Surgical intervention is required for a clearly diagnosed grade III infection when sepsis, anastomotic rupture, aortoenteric fistula, and MRSA infection occurs. Conservative treatments are less likely to succeed for graft infection. It was previously recommended that anatomic bypass reconstruction be performed in the uninfected area. The disadvantages of this are a low patency rate, high disability rate, and risk of anastomotic rupture. The methods of in situ circulation reconstruction include partial graft removal and reconstruction with cryopreserved homografts, fresh arterial allografts, autologous veins, or antibiotic- or silver-bonded prosthetic grafts.^7,8 The reinfection rate of biological materials is currently considered to be low, and autogenous veins are considered the best choice to avoid reinfection. ⁹

Negative-pressure wound therapy is reportedly an effective auxiliary treatment. Continuous negative-pressure wound therapy can reduce the bacterial content in the wound, accelerate blood flow, and promote the growth of granulation tissue. ¹⁰ However, negative-pressure wound therapy is associated with a risk of anastomotic bleeding; thus, low negative pressure can be considered. ¹¹

Patients with limb graft infection are at risk of amputation, whereas patients with carotid artery graft infection are at high risk of cerebral infarction and intracranial infection. This can be disastrous to their health and their family’s wellbeing. If the anchorage zone and the anastomosis of the stent break, massive bleeding within a short period of time can result in a huge hematoma, which may compress the trachea and cause suffocation. In patients with grade I or II infections, the graft can be retained, and local debridement and muscle flap coverage can be used together with antibiotic treatment. If the infection involves the graft (grade III), removing all grafts and reconstructing the arteries may be necessary. The material used to reconstruct the vasculature is usually autologous veins, and the saphenous vein is most frequently used. The infection cure rate is very high, and the risk of reinfection is only 0% to 10%. ⁴

We achieved a definitive diagnosis of stent infection by combining the results of the culture of the pus secretions, CTA, and ultrasound. The following points were considered. First, the patient had no underlying disease and could tolerate surgery. Second, the patient had undergone two previous neck operations, and the infection was severe because of exposure of the stent to the environment through the sinus tract. Third, long-term stent infections cannot be cured through conservative treatments. Finally, the patient had experienced a long disease course and had a strong desire to eradicate the infection. Therefore, surgical treatment was the best method.
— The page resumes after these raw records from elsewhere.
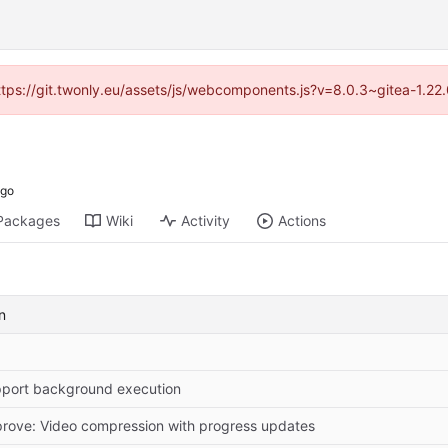
https://git.twonly.eu/assets/js/webcomponents.js?v=8.0.3~gitea-1.2
Packages
Wiki
Activity
Actions
n
port background execution
rove: Video compression with progress updates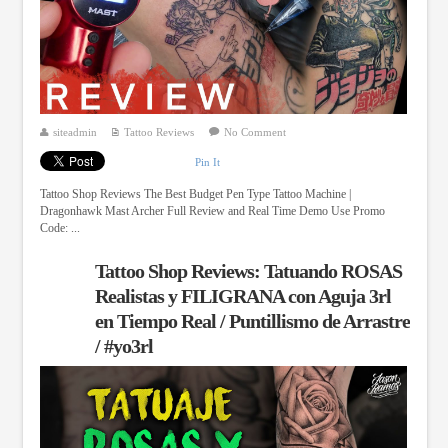
siteadmin
Tattoo Reviews
No Comment
Pin It
Tattoo Shop Reviews The Best Budget Pen Type Tattoo Machine |
Dragonhawk Mast Archer Full Review and Real Time Demo Use Promo
Code: ...
Tattoo Shop Reviews: Tatuando ROSAS
Realistas y FILIGRANA con Aguja 3rl
en Tiempo Real / Puntillismo de Arrastre
/ #yo3rl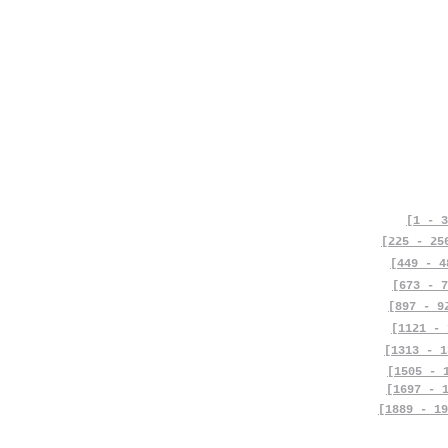
[1 - 3
[225 - 25
[449 - 4
[673 - 7
[897 - 9
[1121 - 
[1313 - 1
[1505 - 
[1697 - 
[1889 - 19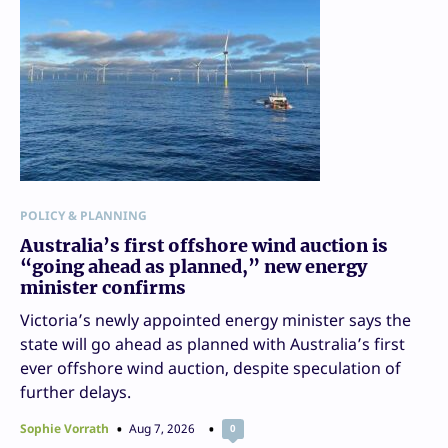
POLICY & PLANNING
Australia’s first offshore wind auction is
“going ahead as planned,” new energy
minister confirms
Victoria’s newly appointed energy minister says the
state will go ahead as planned with Australia’s first
ever offshore wind auction, despite speculation of
further delays.
Sophie Vorrath
Aug 7, 2026
0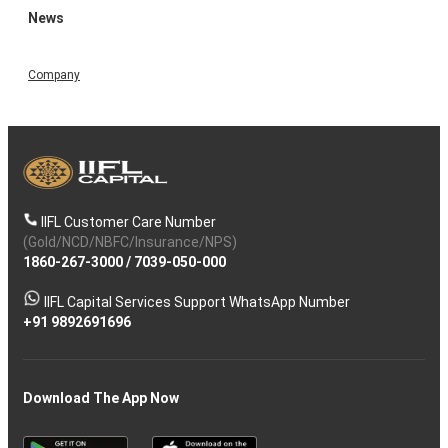
News
Company
IIFL Customer Care Number
(Gold/NCD/NBFC/Insurance/NPS)
1860-267-3000
/
7039-050-000
IIFL Capital Services Support WhatsApp Number
+91 9892691696
Download The App Now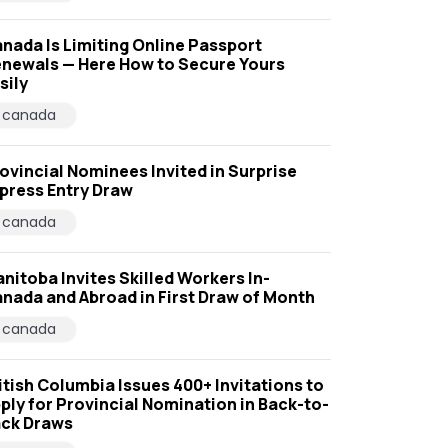
nada Is Limiting Online Passport
newals — Here How to Secure Yours
sily
canada
ovincial Nominees Invited in Surprise
press Entry Draw
canada
nitoba Invites Skilled Workers In-
nada and Abroad in First Draw of Month
canada
itish Columbia Issues 400+ Invitations to
ply for Provincial Nomination in Back-to-
ck Draws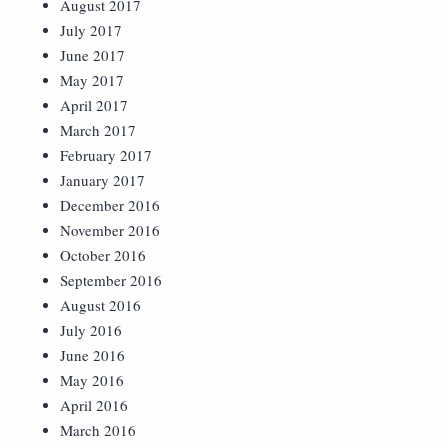
August 2017
July 2017
June 2017
May 2017
April 2017
March 2017
February 2017
January 2017
December 2016
November 2016
October 2016
September 2016
August 2016
July 2016
June 2016
May 2016
April 2016
March 2016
In general, infection of carotid artery stents and vascular grafts is relatively rare. Such infections increase patients’ disability rate and endanger their lives. Perioperative sterility is important to prevent infection. If infection does occur, early identification and treatment can prevent fatal consequences. For Szilagyi grade III infections, removal of the infected graft and autologous venous reconstruction combined with low negative-pressure wound therapy and sensitive antibiotic therapy are effective treatment methods. In addition, individualized treatment plans should be formulated depending upon the grade of the vascular graft infection.